Durch die Fortschrittsanalyse erhalten Sie genaue Informationen über den Projektfortschritt sowie die Kosten- und Terminsituation.

Die Fortschrittsanalyse wird angewandt um den tatsächlichen Fertigstellungsgrad (Fortschrittsgrad) eines Projektes an einem bestimmten Stichtag zu bestimmen.                                                            

Bei Auftreten eines Verzuges verändert sich der Fertigstellungsgrad des Projektes und dies hat Auswirkungen auf die Kosten und Termine.[1]

Inhalt des Fachberichtes

 

                                   

 

Ablauf einer Fortschrittsanalyse[1]

  1. Notwendige Daten des Projektes für die Fortschrittsanalyse müssen eingeholt werden. Dazu zählen unteranderem der Projektbeginn und das Projektende. Daraus kann sich die Projektdauer ableiten.
  1. Erstellung eines Projektstrukturplan mit den dazugehörigen Arbeitspaket
  2. Weiteres muss eine einheitliche Messmethode definiert werden
  3. Erfassung von Plandaten vom Projekt (Kosten, Termine, Meilensteine, etc.) (Soll-Daten).

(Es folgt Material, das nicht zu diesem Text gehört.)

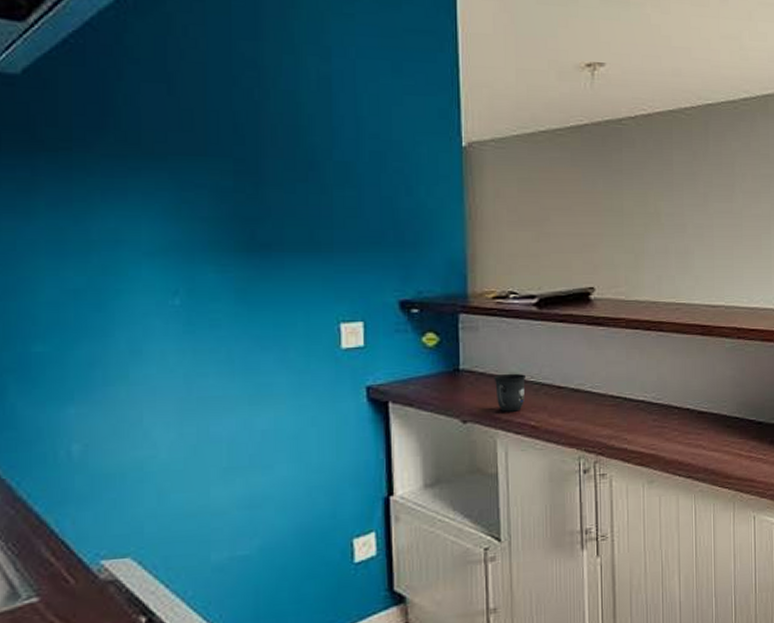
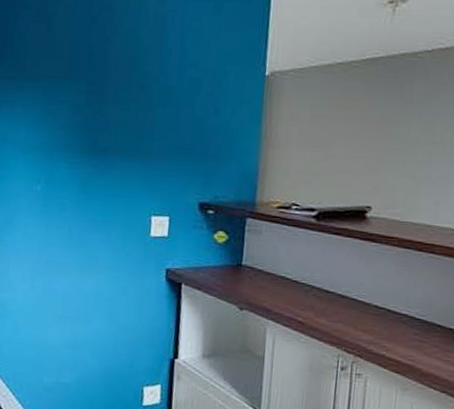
mug: present [494,373,525,412] -> none [270,273,298,307]

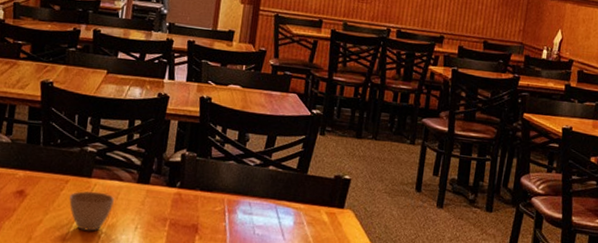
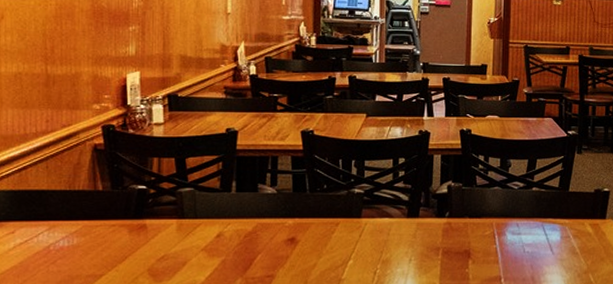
cup: present [68,191,115,231] -> none [340,230,387,269]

Die Soll-Daten werden als so genannter Benchmark-Wert aus vorhandenen abgeschlossenen Projekten entnommen und mit dem Ist-Daten verglichen.
  4. Ermittlung der Ist-Daten zum Projekt. (aus Aufmaßblätter von der jeweiligen Baufirma)
  5. Mittels der gewählten Messmethode ergibt sich der Projektfortschritt


Einsatzmöglichkeiten? Wann und wo wird die Fortschrittsanalyse eingesetzt.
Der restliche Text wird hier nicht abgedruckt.